The immediate cause of the July Days lay in the events of late June and early July: the unsuccessful offensive at the front and the disbandment of revolutionary military units. On July 2 (15) the Cadets walked out of the bourgeois Provisional Government, threatening the Mensheviks and the Socialist Revolutionaries (SR’s) with the destruction of the government coalition. A government crisis was the result. The political situation in the country became increasingly strained. On July 3 (16) spontaneous demonstrations broke out in Petrograd. They were started by the soldiers of the 1st Machine-gun Regiment, who were strongly influenced by the anarchists. At a secret conference on July 2 (15) the anarchists had decided to call the Petrograd workers and soldiers out to an armed antigovernment demonstration. The Bolsheviks, who favored the peaceful development of the revolution, were opposed to an armed demonstration: the political crisis had not yet matured in the army and in the provinces, and Petrograd would not receive support.

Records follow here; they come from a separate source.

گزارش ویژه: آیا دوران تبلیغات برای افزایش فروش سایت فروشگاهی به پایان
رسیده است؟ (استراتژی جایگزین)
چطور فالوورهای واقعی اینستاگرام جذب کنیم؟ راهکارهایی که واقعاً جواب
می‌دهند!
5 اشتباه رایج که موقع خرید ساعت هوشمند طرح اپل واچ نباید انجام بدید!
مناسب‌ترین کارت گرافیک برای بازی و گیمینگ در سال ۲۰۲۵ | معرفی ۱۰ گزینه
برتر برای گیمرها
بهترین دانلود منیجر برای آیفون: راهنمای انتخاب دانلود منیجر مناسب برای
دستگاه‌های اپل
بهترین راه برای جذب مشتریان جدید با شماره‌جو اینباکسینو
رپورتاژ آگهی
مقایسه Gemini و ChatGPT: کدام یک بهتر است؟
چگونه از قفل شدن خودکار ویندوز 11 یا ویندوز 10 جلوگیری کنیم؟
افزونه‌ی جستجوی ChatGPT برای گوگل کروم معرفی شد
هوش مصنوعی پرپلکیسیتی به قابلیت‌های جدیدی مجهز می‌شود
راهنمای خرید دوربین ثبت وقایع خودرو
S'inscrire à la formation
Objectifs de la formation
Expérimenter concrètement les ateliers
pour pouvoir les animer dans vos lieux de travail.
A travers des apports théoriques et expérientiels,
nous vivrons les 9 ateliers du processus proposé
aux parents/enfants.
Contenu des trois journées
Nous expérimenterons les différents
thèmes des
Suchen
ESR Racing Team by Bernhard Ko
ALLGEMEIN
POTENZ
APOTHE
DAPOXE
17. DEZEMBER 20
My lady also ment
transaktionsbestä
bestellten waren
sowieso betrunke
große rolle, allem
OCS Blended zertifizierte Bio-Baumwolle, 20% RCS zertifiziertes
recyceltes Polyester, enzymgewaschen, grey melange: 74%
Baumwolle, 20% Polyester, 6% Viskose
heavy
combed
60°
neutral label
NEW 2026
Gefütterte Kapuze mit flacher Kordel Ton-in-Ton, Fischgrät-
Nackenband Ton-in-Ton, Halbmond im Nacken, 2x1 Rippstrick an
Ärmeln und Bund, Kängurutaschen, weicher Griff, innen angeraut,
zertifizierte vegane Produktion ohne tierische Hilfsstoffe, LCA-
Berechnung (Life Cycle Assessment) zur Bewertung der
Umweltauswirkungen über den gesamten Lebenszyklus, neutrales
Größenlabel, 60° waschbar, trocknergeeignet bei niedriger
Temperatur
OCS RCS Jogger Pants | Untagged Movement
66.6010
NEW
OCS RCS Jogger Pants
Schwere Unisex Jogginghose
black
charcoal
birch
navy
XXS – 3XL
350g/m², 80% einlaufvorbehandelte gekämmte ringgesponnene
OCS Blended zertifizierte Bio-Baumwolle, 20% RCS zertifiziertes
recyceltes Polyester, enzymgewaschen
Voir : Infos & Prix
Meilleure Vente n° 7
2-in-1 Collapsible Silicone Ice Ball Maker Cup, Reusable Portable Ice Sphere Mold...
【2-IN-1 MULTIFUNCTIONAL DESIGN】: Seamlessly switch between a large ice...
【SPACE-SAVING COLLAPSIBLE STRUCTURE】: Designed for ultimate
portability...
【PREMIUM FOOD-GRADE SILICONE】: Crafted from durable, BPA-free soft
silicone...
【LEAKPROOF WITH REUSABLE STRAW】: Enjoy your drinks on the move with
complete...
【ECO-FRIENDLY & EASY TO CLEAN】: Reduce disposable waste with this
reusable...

However, on the evening of July 3 (16) the machine gunners’ appeal met with a favorable response from soldiers of the Moscow, Grenadiers, Pavlovskii, 180th, and 1st Reserve regiments and the 6th Engineers Battalion. These units marched out in an armed demonstration under the slogans “Down with the Ten Capitalist Ministers” and “All Power to the Soviet of Workers’ and Soldiers’ Deputies.” Workers from the Putilov Works and other Petrograd factories joined them. The compromiser leadership of the All-Russian Central Executive Committee forbade the demonstration, but it was impossible to stop the workers from demonstrating. In the predawn hours of July 4 (17), the Central Committee of the RSDLP (Bolshevik), jointly with the Petrograd Committee and the Military Organization of the Party, decided to provide leadership to the movement in order to give it an organized and peaceful character. At about 12 o’clock on July 4 (17) a demonstration of 500, 000 workers, soldiers, and sailors from the Baltic fleet began, under the slogan “All Power to the Soviets.” At the headquarters of the Bolshevik Central Committee in the palace of Kshesinskaia the demonstrators were greeted by Lenin, who called upon the masses to show self-control and expressed his assurance that the slogan “All Power to the Soviets” would prevail. Ninety representatives from 54 major factories suggested that the joint session of the All-Russian Central Executive Committee of the Soviets should assume complete power, but the SR-Menshevik executive committees declared the demonstration to be a “Bolshevik plot,” and rejected the demands of the masses. The military authorities sent troops against the peaceful demonstration. Clashes with armed counterrevolutionaries of such organizations as the Military League occurred at the Liteinyi Bridge, at the corner of Nevsky Prospect, in Sadovaia Street, and in other places. There were 56 dead and 650 wounded. Antigovernment demonstrations were held also in Moscow, Ivanovo-Vosnesensk, Orekhovo-Zuevo, Nizhny Novgorod, Krasnoiarsk, Tomsk, and other cities. The will of the people had been made clear.
On July 5 (18) the Central Committee of the RSDLP (Bolshevik) published an appeal for the demonstrations to be ended. The SR-Menshevik leadership of the Central Executive Committee actively supported punitive measures by the government against the revolutionary people. They began to disarm the workers, disband the revolutionary military units, and make arrests. On July 5–6 (18–19) the editorial offices and printing plant of Pravda and the headquarters of the Central Committee of the RSDLP (Bolshevik) were destroyed. On July 6(19) the Provisional Government issued an order for the arrest of Lenin, who was forced to go underground. On July 7 (20) troops loyal to the government arrived in Petrograd from the front. The government crisis was intensified by the resignation of Prime Minister G. E. Lvov. On July 8 (21), A. F. Kerensky became prime minister. The All-Russian Central Executive Committee of the Soviets proclaimed the Provisional Government to be a “government of the salvation of the Revolution” and acknowledged it to have “unlimited powers and unlimited authority.” The SR-Menshevik Soviets became a powerless appendage to the bourgeois government. The July Days marked the end of dual power. On Lenin’s proposal, the slogan “All Power to the Soviets” was temporarily dropped by the Sixth Congress of the RSDLP (Bolshevik). “The counterrevolution has become organized and consolidated, and has actually taken state power into its hands,” wrote Lenin (Poln. sobr. soch., 5th ed., vol. 34, p. 1). The peaceful development of the revolution became impossible. The July Days intensified the contradictions in the country more than ever. The armed struggle of the workers for power was placed on the agenda.
REFERENCES
Lenin, V. I. Poln. sobr. soch., 5th ed. (See index vol., part 1, p. 210.) Shestoi s”ezd RSDRP (bol’shevikov): Protokoly. Moscow, 1958. Revoliutsionnoe dvizhenie v Rossii v iiule 1917g.: Iiu’skii krizis. Moscow,1959. (In the series Velikaia Oktiabr’skaia sotsialisticheskaia revoliutsiia.)
Znamenskii, O. N. Iiu’skii krizis 1917 g. Moscow-Leningrad, 1964.